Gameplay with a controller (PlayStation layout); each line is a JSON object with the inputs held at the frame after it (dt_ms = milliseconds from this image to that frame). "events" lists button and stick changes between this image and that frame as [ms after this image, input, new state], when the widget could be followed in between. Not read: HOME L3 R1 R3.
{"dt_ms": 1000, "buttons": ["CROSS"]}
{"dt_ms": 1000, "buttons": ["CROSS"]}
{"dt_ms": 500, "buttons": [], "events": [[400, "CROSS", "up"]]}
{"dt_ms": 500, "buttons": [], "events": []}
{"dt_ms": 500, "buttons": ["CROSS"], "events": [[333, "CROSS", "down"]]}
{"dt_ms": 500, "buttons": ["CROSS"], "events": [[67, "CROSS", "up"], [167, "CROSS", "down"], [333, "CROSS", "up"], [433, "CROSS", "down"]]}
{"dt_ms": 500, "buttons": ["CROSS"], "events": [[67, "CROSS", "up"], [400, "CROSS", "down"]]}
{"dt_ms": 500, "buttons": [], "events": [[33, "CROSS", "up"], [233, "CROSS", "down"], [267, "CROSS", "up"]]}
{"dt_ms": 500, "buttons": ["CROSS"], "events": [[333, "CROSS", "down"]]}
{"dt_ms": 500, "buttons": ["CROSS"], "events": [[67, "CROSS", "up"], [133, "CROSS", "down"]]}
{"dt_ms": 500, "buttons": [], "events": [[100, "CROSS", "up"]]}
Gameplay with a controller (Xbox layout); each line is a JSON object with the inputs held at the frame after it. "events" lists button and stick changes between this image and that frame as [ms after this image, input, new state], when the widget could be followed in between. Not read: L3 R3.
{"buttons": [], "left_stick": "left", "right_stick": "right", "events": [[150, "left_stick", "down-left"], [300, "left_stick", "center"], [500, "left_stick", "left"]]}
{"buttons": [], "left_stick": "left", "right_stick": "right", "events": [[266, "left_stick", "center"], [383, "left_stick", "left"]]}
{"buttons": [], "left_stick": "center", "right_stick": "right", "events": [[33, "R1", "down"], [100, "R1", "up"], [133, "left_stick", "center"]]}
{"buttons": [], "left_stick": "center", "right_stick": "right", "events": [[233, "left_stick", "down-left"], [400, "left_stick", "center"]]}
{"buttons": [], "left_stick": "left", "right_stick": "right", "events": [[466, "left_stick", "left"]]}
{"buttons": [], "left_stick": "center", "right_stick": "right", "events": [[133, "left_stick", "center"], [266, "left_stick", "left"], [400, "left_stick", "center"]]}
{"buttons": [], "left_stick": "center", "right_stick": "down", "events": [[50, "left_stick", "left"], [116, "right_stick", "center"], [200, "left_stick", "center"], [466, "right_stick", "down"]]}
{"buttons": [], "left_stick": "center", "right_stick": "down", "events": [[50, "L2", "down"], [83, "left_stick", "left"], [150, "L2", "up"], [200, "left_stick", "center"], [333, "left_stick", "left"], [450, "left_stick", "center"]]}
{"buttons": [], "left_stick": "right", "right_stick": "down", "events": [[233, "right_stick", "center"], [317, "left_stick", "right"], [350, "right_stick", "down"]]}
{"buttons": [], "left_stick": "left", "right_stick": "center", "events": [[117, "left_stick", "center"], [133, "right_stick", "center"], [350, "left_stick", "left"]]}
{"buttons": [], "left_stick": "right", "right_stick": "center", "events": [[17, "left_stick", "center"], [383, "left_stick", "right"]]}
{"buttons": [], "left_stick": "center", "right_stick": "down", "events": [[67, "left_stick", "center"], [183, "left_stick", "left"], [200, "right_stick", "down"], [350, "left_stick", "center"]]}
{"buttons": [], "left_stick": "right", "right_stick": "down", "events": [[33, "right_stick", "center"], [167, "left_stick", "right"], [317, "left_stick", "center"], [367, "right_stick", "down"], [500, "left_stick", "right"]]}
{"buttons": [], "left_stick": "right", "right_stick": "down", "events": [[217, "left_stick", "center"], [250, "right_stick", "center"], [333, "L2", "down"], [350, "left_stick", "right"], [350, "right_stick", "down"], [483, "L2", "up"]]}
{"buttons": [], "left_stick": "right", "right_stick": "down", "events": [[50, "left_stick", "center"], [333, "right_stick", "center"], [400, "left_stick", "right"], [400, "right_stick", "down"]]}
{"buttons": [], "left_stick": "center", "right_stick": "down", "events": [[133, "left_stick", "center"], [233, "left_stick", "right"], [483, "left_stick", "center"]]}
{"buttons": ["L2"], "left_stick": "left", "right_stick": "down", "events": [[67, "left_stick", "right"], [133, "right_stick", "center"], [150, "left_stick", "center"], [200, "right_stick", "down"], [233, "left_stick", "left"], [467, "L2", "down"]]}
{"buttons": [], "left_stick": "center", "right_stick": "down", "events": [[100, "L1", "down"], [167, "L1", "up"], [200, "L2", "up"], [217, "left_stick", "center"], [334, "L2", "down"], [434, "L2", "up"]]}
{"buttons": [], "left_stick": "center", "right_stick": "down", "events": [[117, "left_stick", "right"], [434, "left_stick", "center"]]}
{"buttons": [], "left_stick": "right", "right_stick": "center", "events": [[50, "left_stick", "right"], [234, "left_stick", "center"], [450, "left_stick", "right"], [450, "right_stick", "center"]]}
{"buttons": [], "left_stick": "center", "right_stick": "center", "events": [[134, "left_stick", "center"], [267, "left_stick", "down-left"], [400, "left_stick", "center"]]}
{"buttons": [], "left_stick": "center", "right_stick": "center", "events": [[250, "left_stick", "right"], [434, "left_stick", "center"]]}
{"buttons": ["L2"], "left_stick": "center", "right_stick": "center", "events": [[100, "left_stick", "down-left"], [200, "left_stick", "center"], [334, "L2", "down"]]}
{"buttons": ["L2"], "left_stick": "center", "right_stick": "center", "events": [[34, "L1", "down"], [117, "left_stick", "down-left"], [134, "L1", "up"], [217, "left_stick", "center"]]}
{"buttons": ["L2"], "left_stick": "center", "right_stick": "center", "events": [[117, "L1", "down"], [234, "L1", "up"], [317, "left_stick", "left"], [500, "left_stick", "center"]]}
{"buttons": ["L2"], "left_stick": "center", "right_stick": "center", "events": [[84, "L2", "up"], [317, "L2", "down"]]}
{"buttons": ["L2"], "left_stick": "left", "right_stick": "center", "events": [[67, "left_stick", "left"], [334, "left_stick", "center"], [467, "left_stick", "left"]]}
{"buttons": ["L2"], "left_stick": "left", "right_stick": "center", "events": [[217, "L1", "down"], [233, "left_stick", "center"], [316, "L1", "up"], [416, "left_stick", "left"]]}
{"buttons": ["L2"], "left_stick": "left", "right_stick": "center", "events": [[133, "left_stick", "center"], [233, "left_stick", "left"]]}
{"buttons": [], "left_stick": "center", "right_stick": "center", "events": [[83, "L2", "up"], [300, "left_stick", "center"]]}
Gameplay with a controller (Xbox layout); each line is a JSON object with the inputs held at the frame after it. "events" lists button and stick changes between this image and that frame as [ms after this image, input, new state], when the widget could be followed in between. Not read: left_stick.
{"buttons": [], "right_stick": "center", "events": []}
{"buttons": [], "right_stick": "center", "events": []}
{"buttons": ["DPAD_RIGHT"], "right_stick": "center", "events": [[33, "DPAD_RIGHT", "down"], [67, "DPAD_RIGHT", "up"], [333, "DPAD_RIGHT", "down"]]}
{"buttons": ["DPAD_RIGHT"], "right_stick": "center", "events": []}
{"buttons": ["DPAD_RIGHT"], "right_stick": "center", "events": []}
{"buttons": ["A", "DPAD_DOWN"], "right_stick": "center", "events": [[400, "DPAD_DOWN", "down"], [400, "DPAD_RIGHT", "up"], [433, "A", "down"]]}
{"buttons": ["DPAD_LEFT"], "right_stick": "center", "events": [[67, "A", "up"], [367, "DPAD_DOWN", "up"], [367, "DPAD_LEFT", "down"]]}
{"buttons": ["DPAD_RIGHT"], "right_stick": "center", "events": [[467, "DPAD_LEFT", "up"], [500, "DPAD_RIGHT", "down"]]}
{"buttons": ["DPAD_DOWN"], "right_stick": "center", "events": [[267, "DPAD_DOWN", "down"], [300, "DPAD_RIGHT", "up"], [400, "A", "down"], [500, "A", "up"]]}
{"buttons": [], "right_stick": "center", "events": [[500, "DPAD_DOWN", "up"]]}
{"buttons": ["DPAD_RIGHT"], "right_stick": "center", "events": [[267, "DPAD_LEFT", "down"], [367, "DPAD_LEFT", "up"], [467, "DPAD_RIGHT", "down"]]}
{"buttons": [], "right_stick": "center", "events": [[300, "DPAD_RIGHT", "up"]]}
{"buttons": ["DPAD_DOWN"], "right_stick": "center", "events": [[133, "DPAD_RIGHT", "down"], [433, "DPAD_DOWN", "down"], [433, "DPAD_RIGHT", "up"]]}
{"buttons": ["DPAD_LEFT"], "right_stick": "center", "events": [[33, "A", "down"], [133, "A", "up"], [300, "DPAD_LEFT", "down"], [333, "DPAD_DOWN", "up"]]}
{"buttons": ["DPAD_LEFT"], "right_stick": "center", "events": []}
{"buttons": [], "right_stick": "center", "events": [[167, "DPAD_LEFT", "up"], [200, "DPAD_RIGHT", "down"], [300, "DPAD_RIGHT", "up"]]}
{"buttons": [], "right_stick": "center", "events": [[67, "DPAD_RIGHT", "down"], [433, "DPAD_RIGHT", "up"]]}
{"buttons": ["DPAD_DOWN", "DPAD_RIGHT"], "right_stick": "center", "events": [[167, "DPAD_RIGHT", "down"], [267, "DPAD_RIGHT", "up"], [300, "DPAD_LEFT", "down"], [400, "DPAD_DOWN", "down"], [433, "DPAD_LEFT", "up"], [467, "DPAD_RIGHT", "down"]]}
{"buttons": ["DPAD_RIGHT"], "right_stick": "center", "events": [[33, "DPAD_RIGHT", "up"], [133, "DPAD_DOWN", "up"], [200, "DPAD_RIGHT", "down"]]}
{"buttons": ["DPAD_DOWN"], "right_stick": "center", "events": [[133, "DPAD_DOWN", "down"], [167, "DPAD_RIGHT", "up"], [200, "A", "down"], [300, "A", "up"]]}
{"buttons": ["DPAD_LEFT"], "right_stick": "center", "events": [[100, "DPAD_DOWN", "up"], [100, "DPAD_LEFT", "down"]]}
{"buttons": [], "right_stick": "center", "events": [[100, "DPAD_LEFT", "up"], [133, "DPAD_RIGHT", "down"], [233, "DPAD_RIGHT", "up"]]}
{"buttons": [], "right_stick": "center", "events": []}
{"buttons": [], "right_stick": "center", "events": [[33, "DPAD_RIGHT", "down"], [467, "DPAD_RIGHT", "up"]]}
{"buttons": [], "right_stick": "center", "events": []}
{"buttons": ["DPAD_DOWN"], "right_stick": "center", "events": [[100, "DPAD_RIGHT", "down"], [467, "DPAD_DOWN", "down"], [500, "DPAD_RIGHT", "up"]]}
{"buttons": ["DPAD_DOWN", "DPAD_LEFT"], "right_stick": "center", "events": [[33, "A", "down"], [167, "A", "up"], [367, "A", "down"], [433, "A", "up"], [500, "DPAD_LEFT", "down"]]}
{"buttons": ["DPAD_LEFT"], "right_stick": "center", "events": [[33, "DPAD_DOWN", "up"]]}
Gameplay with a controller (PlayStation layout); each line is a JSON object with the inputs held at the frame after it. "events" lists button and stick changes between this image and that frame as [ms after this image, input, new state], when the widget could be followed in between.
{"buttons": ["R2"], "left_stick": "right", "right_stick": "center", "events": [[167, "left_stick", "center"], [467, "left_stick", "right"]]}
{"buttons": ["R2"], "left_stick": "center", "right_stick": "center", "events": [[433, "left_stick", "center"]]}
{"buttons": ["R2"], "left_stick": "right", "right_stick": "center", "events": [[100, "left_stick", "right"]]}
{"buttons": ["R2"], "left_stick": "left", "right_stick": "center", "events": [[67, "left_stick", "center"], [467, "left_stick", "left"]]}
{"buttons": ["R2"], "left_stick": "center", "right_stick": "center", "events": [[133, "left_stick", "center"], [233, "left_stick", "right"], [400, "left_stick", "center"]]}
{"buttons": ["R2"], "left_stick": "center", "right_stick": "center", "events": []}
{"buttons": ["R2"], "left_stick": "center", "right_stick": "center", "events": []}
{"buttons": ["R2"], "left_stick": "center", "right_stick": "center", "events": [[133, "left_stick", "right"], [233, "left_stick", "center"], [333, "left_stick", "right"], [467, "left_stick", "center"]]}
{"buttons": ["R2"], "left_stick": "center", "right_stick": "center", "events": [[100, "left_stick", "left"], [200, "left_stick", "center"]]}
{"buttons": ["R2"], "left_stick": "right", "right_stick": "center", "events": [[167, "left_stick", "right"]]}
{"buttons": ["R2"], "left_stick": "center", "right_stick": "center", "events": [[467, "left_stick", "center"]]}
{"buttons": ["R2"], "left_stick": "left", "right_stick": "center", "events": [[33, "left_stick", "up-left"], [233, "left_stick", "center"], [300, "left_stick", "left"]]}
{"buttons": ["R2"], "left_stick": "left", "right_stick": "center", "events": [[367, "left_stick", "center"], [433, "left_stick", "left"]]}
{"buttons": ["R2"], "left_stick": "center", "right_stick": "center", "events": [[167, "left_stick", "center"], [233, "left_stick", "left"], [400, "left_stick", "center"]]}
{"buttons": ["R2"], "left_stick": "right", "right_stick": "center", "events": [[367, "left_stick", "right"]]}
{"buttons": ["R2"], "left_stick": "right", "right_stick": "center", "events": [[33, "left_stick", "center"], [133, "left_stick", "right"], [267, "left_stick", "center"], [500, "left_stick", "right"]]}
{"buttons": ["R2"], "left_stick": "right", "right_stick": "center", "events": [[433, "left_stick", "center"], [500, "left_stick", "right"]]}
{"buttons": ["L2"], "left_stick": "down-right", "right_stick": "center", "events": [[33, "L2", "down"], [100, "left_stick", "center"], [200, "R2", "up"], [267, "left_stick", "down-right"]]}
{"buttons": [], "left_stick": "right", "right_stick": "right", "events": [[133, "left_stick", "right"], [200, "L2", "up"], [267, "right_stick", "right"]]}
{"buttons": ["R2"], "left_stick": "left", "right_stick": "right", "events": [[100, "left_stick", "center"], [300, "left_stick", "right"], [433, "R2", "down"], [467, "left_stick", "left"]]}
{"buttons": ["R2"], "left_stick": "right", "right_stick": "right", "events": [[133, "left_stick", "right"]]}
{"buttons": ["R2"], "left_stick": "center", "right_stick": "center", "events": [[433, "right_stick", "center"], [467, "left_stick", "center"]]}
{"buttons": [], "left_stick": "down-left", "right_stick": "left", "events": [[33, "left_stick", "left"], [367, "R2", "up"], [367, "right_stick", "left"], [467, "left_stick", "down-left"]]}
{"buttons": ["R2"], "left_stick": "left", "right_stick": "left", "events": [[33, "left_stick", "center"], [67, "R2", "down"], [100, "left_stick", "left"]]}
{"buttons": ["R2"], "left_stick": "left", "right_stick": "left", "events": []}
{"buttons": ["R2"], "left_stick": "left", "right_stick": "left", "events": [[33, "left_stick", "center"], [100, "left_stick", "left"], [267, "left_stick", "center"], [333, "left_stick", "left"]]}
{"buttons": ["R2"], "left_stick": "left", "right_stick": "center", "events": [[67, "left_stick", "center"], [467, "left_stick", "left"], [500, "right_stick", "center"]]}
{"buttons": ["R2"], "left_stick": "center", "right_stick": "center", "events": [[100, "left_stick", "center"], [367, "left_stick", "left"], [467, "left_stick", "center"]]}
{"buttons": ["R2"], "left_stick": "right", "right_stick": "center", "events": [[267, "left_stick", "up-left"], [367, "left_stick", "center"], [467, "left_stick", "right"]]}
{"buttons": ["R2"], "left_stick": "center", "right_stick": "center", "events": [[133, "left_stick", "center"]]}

### [REQUIRED WORK]
From the listing, reproduce every line where the word "PlayStation" is present.

### [ANSWER AREA]
Gameplay with a controller (PlayStation layout); each line is a JSON object with the inputs held at the frame after it (dt_ms = milliseconds from this image to that frame). "events" lists button and stick changes between this image and that frame as [ms after this image, input, new state], when the widget could be followed in between. Not read: HOME L3 R1 R3.
Gameplay with a controller (PlayStation layout); each line is a JSON object with the inputs held at the frame after it. "events" lists button and stick changes between this image and that frame as [ms after this image, input, new state], when the widget could be followed in between.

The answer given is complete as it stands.